Ed Power, 17 Oct 2012

There’s no polite way of asking a critically lauded pop star why she decided to get her lady-bits out for public delectation. Though, to be accurate, you can’t actually see any of Natasha Khan’s wobblier parts on the cover of her new album – everything’s terribly tasteful and moody and arty, as she tells you at length when really all you’re after is the answer to a simple query. “What were you thinking, Natasha?” The image in question is classy naked, for sure. But proper, NSFW naked all the same.
How did you respond to it?” says the Bat For Lashes singer, as if discussing a pretentious movie we’ve both just sat through rather than the sleeve shot accompanying The Haunted Man for which – have we mentioned this already? – she stands before the world sad eyed and disrobed, a pasty-arsed randomer slung, game-hunter-style, over her shoulder. Er… says Hot Press, blushing like a schoolboy. We thought you looked very... nude...

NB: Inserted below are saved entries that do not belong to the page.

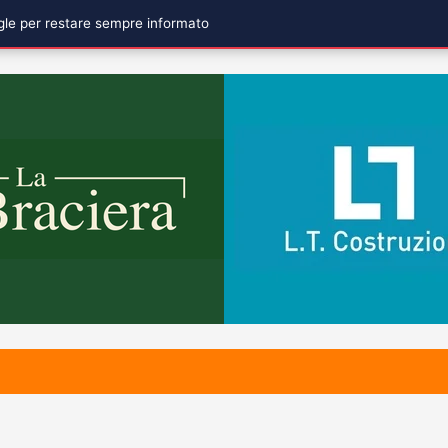
ogle per restare sempre informato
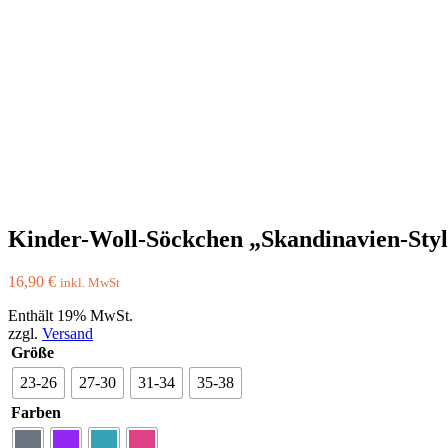
Kinder-Woll-Söckchen „Skandinavien-Styl
16,90
€
inkl. MwSt
Enthält 19% MwSt.
zzgl.
Versand
Größe
23-26
27-30
31-34
35-38
Farben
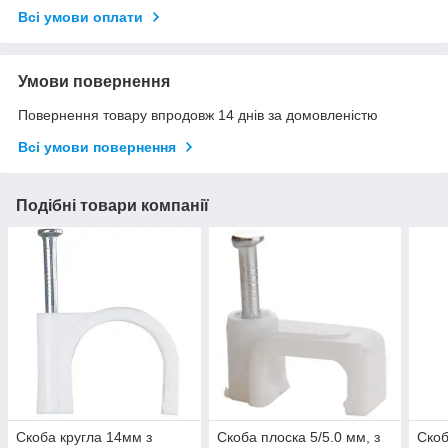
Всі умови оплати
Умови повернення
Повернення товару впродовж 14 днів за домовленістю
Всі умови повернення
Подібні товари компанії
Скоба кругла 14мм з
Скоба плоска 5/5.0 мм, з
Скоб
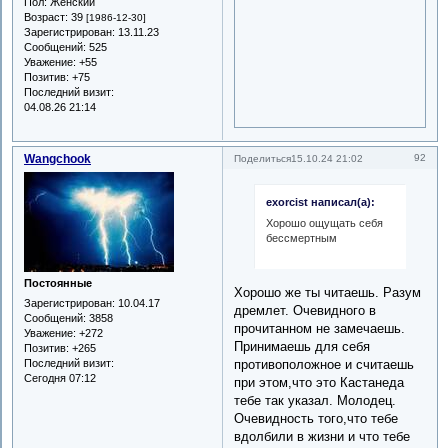
Пол:
Женский
Возраст:
39
[1986-12-30]
Зарегистрирован
: 13.11.23
Сообщений:
525
Уважение:
+55
Позитив:
+75
Последний визит:
04.08.26 21:14
Wangchook
92
Поделиться
15.10.24 21:02
exorcist написал(а):
Хорошо ощущать себя
бессмертным
Постоянные
Хорошо же ты читаешь. Разум
Зарегистрирован
: 10.04.17
дремлет. Очевидного в
Сообщений:
3858
прочитанном не замечаешь.
Уважение:
+272
Принимаешь для себя
Позитив:
+265
Последний визит:
противоположное и считаешь
Сегодня 07:12
при этом,что это Кастанеда
тебе так указал. Молодец.
Очевидность того,что тебе
вдолбили в жизни и что тебе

“Well, it’s obviously an extremely vulnerable picture,” she says, her voice the quavering coo of someone not 100% sure of themselves. “I’m proud of the power in that. It looks very different from the way women are presented in the media. Women are portrayed in a sexual, glossy and provocative way. I wanted to represents aspects of female nudity different from what you’d see in Nuts.”
The provocative snap was taken by art-house photographer Ryan McGinley. The shoot lasted five hours and mostly involved Khan in her birthday suit hefting an underfed chap chosen for his lightness of limb.
“Initially I felt shy,” she admits. “I wasn’t performing. I was part in a piece of art. I think the results are honest. I’m not assuming any airs or graces or anything like that.”
The Haunted Man is a big moment for Khan. Over the past few years she has built a respectable cult following (Thom Yorke and Scott Walker are fans) without ever quite breaking through, Florence and the Machine-style. Her songs – the poppier ones anyway – are catchy and fascinating, an intriguing mix of Kate Bush, Siouxsie & The Banshees and, on her 2009 sort-of-hit ‘Daniel’ especially, Fleetwood Mac. But she can’t bring herself to play the game, to submit to the compromises of a pop career. She’s too bruised and coy to fit comfortably in the mould of conventional star.